[start of INPUT]

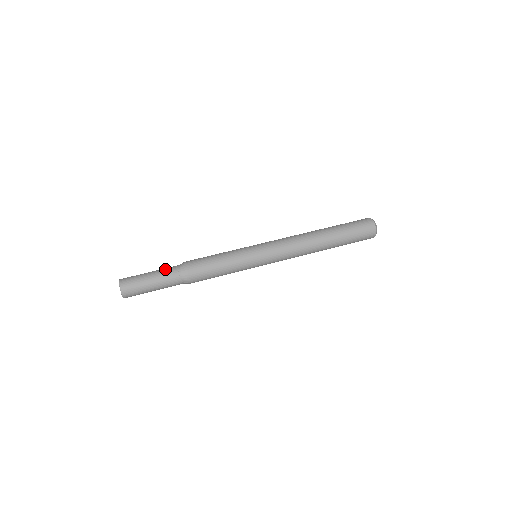
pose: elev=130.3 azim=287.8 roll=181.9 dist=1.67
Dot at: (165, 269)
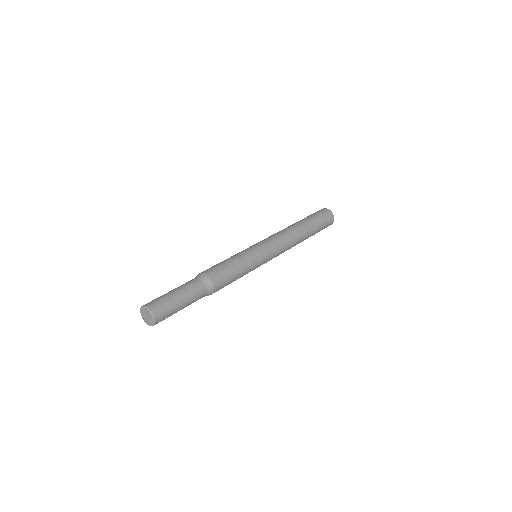
Dot at: occluded
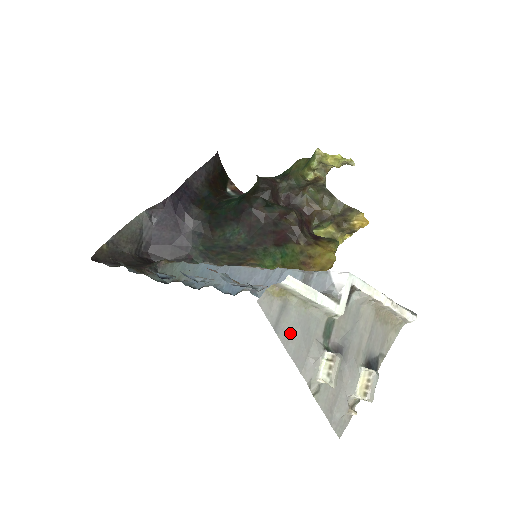
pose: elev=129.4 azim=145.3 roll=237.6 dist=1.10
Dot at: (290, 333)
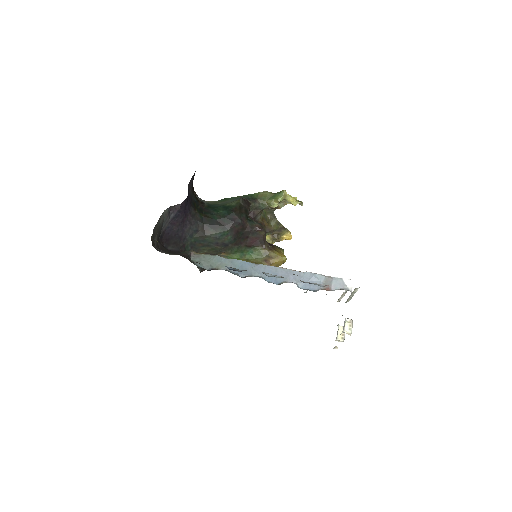
Dot at: occluded
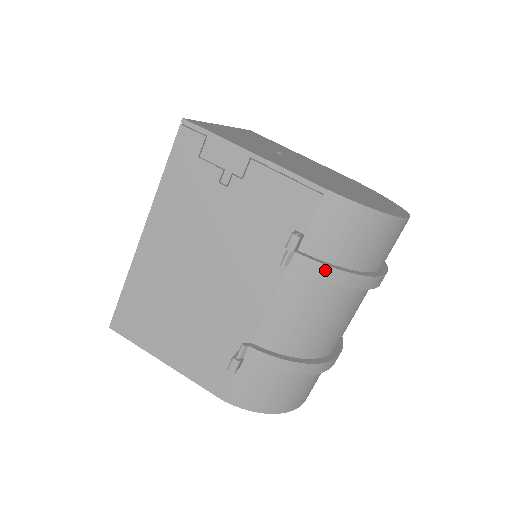
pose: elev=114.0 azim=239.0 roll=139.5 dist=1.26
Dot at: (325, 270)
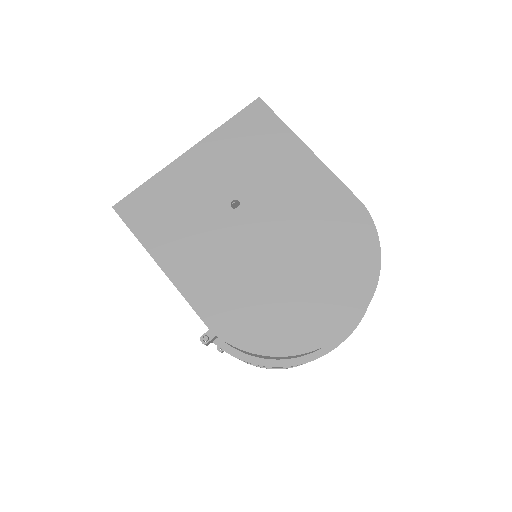
Dot at: (240, 359)
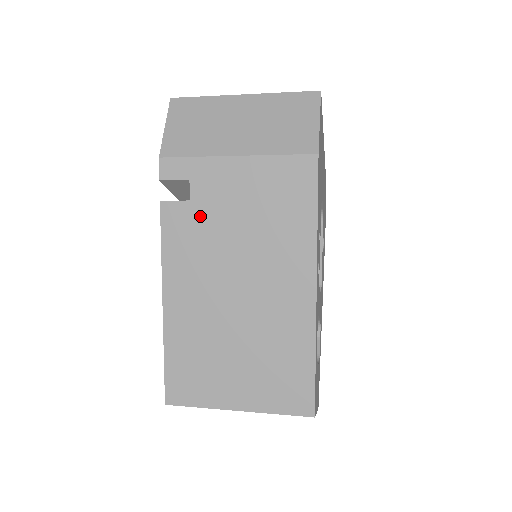
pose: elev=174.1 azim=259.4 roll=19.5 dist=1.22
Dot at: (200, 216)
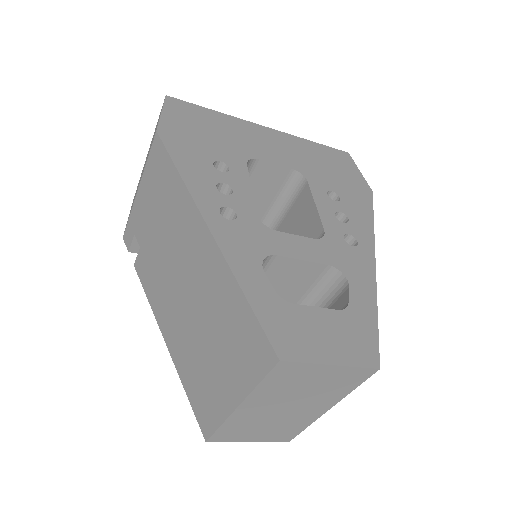
Dot at: (147, 252)
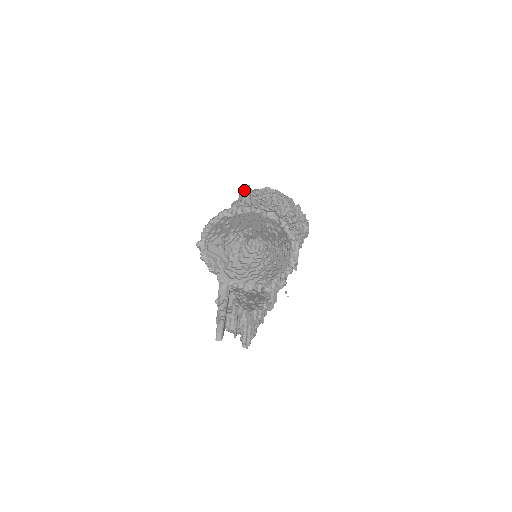
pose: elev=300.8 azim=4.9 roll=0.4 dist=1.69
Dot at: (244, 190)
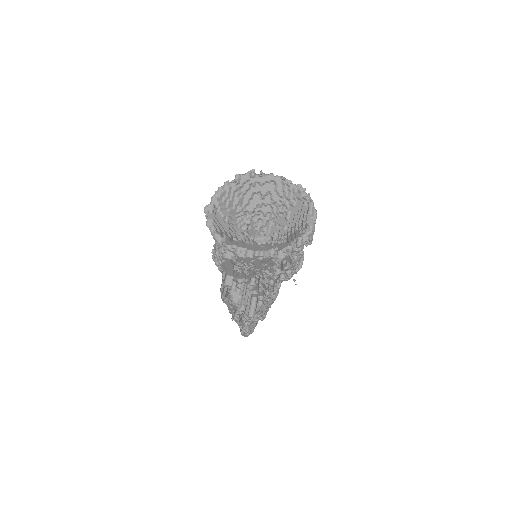
Dot at: occluded
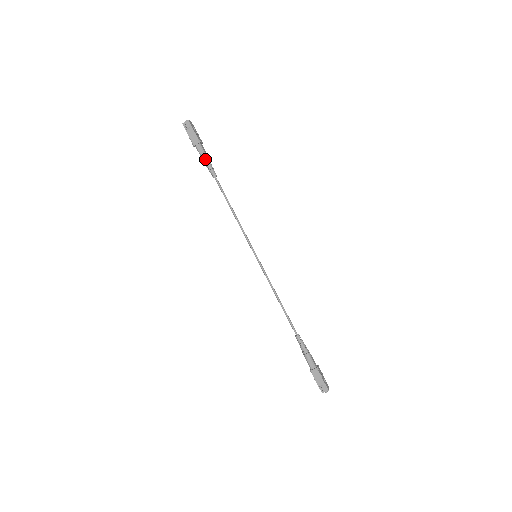
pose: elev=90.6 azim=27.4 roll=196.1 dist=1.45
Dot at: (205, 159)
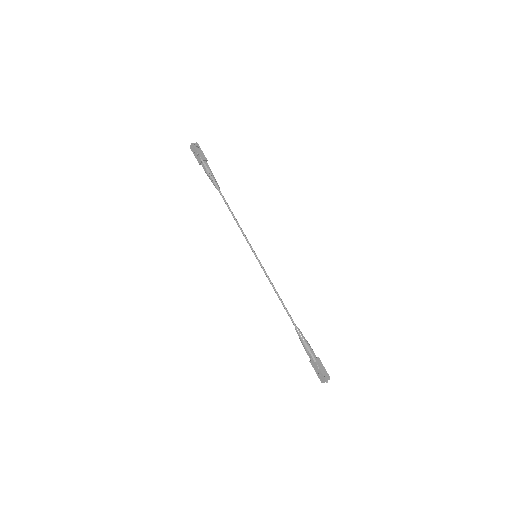
Dot at: (212, 173)
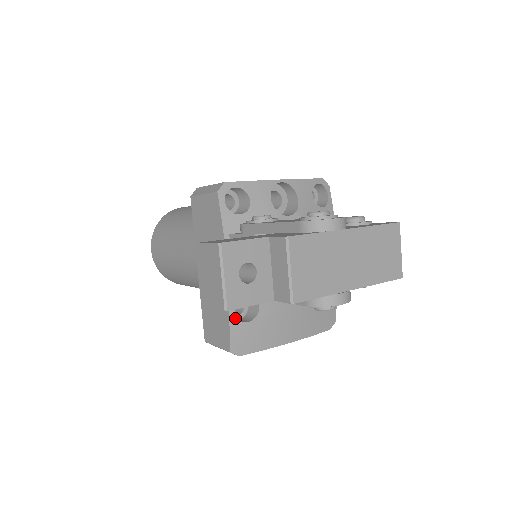
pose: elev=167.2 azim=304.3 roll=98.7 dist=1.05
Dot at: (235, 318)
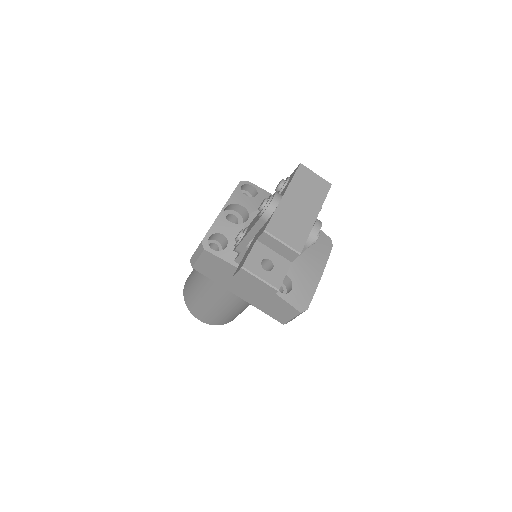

[end of INPUT]

Rewrite all of the records, changing every "pose" to "camera pose" and keeping everything else the same. Omit the pictures from your answer.

camera pose: elev=130.3 azim=287.8 roll=181.9 dist=1.67
Dot at: (165, 269)
Dot at: occluded
camera pose: elev=129.4 azim=145.3 roll=237.6 dist=1.10
Dot at: (290, 333)
Dot at: occluded
camera pose: elev=114.0 azim=239.0 roll=139.5 dist=1.26
Dot at: (325, 270)
Dot at: (240, 359)
camera pose: elev=174.1 azim=259.4 roll=19.5 dist=1.22
Dot at: (200, 216)
Dot at: (147, 252)
camera pose: elev=300.8 azim=4.9 roll=0.4 dist=1.69
Dot at: (244, 190)
Dot at: occluded
camera pose: elev=90.6 azim=27.4 roll=196.1 dist=1.45
Dot at: (205, 159)
Dot at: (212, 173)
camera pose: elev=167.2 azim=304.3 roll=98.7 dist=1.05
Dot at: (235, 318)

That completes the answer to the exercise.